El sepelio de los famas se divide en tres partes: en la primera se hace un
discurso del finado remarcando todas sus cualidades por orden alfabético, en la
segunda se deposita el féretro en el hoyo y los familiares arrojan sus libros
de contabilidad entre suspiros y lágrimas y en la tercera se baila tregua y catala, pero sólo si todos los
presentes dan el visto bueno al grabado de la tumba. En caso contrario, nadie
baila tregua y catala y todos
regresan a sus casas en silencio. En el peor de los casos el alma del difunto
no descansa en paz al verse ultrajado por un error ortográfico en su apellido.
Todo lo contrario les sucede a los cronopios, esos seres verdes y húmedos.
Raras veces un cronopio llega a los cuarenta, ya que suelen morirse felizmente
por accidentes de todo tipo. Un cronopio puede quedarse embobado en mitad de la
calle mirando una nube con forma de saxo y la alegría de su hallazgo lo
impulsará a bailar tregua y catala delante
de un autobús en marcha. Por cada fiesta que celebra un Fama, se mueren de
media tres cronopios. El desenlace fatal suele acontecer cuando los cronopios
cantan sus canciones favoritas. Se entusiasman de tal manera que con frecuencia
se dejan caer del tejado, de las ventanas, ahogar en las piscinas, se les
desatan los cordones de los zapatos, pierden los botones de la ropa, lo que
llevaban en los bolsillos y hasta la noción de los días. También los hay que se
mueren de excesos. Célebre es el caso del cronopio que atracó una tienda de
regalices y murió felizmente empachado días después. O el cronopio que sobrevivió
tres días en el desierto sin agua y al volver felizmente a su casa murió
intoxicado por exceso de zumo de pera. Un cronopio volvió de viaje y se
encontró raro en su casa. Tras una revisión exhaustiva anunció a su esposa que
el felpudo estaba en huelga, las novelas de la estantería malhumoradas, los
azucarillos se habían vuelto quisquillosos y las cortinas de la ducha habían
envejecido al menos diez años. A la pobre mujer le pegó un estallido de risa
que le costó la vida.
Los cronopios nunca suelen descansar en paz, ya que al morirse en
accidentes siempre dejan algo pendiente en vida. Eso hace que al día siguiente
del funeral, sus hijos encuentren al fantasma de sus padres sentado a la mesa.

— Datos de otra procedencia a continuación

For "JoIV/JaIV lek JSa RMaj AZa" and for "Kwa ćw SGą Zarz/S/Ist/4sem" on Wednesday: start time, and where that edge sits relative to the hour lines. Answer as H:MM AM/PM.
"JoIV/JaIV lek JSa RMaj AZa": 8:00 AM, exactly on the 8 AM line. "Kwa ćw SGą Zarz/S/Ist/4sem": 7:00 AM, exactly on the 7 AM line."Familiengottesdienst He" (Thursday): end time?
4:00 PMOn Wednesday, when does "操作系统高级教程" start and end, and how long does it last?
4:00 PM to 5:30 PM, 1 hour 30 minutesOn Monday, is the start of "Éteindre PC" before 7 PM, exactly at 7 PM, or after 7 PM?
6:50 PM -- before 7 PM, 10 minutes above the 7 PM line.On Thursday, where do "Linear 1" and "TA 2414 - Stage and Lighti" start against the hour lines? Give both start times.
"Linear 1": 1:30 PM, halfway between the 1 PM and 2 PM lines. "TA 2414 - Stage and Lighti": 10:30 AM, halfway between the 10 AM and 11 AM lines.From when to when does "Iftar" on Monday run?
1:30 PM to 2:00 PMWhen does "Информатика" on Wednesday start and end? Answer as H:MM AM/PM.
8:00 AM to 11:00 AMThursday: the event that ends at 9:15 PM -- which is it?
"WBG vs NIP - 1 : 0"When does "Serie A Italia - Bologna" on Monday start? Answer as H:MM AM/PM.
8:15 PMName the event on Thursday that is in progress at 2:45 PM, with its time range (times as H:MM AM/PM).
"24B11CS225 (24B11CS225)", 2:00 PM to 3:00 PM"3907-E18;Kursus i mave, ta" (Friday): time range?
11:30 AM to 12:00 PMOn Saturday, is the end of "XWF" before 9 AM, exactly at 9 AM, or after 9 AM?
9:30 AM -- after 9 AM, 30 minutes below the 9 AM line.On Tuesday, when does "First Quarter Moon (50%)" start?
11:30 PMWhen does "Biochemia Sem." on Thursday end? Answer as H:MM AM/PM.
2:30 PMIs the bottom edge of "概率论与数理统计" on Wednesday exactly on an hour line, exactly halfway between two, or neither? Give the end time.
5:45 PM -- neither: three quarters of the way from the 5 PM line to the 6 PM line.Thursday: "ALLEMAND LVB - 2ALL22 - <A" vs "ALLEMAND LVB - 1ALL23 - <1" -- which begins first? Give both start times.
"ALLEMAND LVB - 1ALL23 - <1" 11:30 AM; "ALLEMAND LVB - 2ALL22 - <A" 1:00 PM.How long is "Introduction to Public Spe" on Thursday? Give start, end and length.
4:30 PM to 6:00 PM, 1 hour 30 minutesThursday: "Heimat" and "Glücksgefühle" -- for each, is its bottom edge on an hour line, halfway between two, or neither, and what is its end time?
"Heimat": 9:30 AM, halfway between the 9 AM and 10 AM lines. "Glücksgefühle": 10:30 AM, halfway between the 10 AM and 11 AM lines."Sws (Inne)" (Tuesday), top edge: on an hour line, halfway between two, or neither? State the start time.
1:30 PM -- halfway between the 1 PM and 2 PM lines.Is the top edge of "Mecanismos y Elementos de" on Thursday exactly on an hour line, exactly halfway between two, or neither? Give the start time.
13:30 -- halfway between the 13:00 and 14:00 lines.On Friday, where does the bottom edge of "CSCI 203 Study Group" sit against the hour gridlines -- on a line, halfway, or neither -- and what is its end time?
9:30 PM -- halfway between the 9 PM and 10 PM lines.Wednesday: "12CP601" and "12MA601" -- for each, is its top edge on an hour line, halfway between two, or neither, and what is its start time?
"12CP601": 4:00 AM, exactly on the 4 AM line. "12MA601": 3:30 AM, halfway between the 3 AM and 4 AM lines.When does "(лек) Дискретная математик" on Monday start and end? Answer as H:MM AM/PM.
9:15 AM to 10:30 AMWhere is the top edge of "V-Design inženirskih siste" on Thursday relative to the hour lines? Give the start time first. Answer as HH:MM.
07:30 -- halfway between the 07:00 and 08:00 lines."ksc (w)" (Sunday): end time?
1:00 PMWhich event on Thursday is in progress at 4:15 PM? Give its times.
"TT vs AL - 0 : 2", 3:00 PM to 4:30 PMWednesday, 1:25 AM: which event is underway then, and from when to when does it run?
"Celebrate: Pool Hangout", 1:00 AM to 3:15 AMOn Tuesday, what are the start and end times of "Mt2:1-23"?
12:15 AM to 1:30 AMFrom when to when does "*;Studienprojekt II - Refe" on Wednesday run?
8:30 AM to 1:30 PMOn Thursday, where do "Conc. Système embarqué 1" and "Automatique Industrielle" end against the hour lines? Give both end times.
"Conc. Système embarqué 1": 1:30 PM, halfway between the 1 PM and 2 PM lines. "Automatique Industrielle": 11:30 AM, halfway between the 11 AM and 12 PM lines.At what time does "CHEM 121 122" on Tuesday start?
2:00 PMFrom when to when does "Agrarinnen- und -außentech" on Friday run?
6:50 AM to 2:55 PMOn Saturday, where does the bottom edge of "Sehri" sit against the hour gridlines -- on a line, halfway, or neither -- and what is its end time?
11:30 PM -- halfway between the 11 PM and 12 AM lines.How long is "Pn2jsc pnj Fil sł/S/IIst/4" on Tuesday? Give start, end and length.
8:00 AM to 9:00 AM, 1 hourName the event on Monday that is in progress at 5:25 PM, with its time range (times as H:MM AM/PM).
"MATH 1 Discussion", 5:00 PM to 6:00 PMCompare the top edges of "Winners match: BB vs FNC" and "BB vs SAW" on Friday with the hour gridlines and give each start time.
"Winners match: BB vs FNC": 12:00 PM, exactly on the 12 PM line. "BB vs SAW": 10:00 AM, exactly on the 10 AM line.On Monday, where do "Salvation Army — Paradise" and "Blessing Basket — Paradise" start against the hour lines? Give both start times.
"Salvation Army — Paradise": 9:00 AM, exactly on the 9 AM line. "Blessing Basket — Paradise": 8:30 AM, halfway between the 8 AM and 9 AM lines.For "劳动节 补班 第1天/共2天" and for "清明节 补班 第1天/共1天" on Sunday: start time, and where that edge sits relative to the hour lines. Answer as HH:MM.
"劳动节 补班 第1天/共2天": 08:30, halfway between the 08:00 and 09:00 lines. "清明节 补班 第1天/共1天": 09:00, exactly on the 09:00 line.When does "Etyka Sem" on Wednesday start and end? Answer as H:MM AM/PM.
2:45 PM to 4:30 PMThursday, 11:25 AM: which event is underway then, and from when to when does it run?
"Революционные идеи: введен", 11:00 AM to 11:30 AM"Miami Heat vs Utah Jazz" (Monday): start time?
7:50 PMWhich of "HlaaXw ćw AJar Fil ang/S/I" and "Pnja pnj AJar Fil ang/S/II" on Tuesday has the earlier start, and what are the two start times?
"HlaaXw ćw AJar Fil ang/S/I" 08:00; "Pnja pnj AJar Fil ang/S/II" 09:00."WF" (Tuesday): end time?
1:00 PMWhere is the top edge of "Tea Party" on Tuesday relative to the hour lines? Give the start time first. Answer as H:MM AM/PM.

Dado que los cronopios son de naturaleza despistada, se pasan semanas
apareciendo en los desayunos familiares hasta que rompen a llorar
desconsolados, incapaces de recordar cuál era su tarea pendiente. Los hijos
comprensivos, les hablan con dulzura y les cantan sus canciones favoritas hasta
que el cronopio recuerda un buen día que se había dejado olvidados unos
pantalones en la tintorería. El cronopio se pone muy contento en esos casos y
su familia también. Entonces todos bailan tregua
y catala en la cocina con tal apasionamiento que se rompen vajillas enteras
armando un gran estruendo, para disgusto de sus vecinos.